When taking stock of their infrastructure our client informed us that they wanted us to shift their internal career site to the cloud. The site was running on a SQL Server database engine with web servers deployed on the Windows Server Internet Information Services (IIS) platform. The site enabled employees to apply for other job positions within the state. Hiring managers and HR could then evaluate the job submissions and find the best candidate for the job. We classified this solution as “Business Critical” where downtime of only a few hours in the event of a service interruption would be acceptable.
However, since the solution was confined to a geographical area within the United States that happened to have an Amazon data center, there was no need to create a multi-data center high availability solution using Always On Availability Groups. This made Amazon RDS for SQL Server a highly attractive solution for our client for the following reasons:
- Small DBA staff. The university had a very limited DBA staff which needed to spend more time supporting the development teams and not on the day to day operations of their database systems. Since RDS does the heavy lifting for managed backups, point-in-time restore, and patch management, the university had one less thing to worry about.
- Ability to script the entire deployment.
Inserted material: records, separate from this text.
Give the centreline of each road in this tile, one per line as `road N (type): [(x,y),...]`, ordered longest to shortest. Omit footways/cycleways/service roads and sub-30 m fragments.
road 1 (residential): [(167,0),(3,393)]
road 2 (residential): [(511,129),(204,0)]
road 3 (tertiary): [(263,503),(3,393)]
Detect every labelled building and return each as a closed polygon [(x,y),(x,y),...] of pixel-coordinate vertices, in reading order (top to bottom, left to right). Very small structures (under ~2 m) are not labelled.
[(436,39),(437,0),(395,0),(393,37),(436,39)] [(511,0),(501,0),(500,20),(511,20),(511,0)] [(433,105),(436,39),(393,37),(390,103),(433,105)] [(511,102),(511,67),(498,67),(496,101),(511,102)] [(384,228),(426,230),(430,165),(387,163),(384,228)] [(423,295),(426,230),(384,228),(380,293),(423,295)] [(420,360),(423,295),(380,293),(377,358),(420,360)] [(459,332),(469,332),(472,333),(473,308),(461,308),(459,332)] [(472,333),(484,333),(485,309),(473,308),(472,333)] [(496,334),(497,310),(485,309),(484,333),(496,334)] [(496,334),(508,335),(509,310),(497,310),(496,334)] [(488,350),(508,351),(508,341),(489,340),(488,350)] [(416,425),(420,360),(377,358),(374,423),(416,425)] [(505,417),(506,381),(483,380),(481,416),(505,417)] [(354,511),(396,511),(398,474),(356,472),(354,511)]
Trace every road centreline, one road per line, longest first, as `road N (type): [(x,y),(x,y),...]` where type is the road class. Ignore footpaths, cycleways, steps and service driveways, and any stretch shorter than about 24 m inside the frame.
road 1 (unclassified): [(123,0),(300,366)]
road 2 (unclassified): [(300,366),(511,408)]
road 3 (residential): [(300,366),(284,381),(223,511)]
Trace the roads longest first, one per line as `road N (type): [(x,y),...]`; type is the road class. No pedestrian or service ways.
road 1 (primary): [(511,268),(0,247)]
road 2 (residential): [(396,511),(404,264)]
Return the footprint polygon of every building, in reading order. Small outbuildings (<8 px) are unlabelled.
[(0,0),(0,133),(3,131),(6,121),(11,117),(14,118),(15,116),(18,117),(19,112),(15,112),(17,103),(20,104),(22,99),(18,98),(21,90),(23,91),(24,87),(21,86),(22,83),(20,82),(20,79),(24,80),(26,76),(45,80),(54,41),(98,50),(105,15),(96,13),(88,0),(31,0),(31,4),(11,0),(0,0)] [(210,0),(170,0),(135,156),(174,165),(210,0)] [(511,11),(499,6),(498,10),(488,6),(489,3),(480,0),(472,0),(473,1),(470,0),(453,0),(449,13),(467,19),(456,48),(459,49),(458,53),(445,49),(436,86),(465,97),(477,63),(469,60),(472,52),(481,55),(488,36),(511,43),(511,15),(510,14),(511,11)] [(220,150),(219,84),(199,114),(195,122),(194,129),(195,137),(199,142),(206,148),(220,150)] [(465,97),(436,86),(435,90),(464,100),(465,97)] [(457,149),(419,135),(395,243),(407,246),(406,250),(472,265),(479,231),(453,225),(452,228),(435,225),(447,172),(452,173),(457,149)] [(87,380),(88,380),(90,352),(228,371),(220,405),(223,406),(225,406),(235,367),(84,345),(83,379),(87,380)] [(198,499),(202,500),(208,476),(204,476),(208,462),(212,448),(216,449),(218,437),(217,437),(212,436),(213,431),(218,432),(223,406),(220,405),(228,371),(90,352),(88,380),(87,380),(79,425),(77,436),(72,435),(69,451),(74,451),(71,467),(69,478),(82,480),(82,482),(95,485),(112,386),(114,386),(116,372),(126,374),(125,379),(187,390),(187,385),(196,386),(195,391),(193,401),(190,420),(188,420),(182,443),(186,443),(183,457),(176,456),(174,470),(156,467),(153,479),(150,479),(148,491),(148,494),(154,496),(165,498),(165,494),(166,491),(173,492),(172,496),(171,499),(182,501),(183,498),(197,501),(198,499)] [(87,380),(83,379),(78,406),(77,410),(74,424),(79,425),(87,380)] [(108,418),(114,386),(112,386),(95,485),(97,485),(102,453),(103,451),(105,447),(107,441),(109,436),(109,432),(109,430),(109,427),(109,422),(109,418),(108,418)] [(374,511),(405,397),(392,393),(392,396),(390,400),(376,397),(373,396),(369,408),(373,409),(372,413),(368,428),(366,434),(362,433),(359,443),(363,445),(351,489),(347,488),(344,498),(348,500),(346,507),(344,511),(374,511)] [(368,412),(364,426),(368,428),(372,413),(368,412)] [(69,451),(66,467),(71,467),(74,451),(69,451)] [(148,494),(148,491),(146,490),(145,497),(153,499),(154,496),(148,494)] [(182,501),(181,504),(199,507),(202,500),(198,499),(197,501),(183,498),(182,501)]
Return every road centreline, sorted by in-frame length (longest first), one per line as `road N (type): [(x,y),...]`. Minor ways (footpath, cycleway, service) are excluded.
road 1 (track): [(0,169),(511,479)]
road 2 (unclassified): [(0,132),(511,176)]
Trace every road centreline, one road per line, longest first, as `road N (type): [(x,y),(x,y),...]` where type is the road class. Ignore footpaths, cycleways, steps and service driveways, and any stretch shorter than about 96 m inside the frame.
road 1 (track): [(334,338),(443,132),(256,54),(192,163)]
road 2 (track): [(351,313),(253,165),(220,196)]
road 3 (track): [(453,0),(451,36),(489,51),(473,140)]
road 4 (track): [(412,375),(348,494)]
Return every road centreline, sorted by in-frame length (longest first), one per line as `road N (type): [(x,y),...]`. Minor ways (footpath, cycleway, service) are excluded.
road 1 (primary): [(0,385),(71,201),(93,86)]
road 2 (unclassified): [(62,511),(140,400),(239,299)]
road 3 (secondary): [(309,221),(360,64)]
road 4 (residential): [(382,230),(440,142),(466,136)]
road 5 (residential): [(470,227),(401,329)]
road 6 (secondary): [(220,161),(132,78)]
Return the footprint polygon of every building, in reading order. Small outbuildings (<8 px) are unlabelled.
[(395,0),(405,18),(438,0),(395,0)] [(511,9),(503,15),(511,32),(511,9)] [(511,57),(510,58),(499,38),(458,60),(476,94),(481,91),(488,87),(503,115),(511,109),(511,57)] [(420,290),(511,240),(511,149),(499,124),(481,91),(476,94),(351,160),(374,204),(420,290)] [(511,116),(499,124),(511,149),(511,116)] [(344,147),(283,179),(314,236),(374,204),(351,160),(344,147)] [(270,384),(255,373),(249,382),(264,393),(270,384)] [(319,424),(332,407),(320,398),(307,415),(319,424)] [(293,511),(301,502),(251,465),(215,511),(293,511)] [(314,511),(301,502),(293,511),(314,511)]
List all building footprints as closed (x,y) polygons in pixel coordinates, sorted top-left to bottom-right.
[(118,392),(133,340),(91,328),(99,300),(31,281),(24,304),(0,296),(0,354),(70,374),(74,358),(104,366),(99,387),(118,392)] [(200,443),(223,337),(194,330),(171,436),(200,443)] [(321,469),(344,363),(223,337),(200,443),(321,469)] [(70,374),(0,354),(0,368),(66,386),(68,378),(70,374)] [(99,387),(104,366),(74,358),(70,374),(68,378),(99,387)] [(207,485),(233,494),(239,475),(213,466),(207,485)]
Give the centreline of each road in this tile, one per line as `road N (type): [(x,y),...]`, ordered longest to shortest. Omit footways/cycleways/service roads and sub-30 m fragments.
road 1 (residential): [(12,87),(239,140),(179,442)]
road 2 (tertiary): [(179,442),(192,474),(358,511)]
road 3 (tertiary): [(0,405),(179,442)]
One of the primary goals for the project was that the deployment had to be completely automated. The operations and development teams appreciated that all of the configuration and deployment processes could be scripted using the AWS CloudFormation. This included everything needed for the infrastructure, web server EC2 stack, and the RDS database stack so that everything remains in sync.
- Database Mirroring in RDS was good enough. Because this was a business critical system with limited scale required at the database engine level, Database Mirroring in SQL Server could easily satisfy our client’s Recovery Time Objective service level agreement.
How to design high availability for Windows IIS and SQL Server on AWS
Overall, the application uses a two-tier application architecture with IIS on the front-end to manage web services and SQL Server running on Amazon RDS for the backend. The application was deployed to US-West-2 into the 2a and 2b availability zones as shown below.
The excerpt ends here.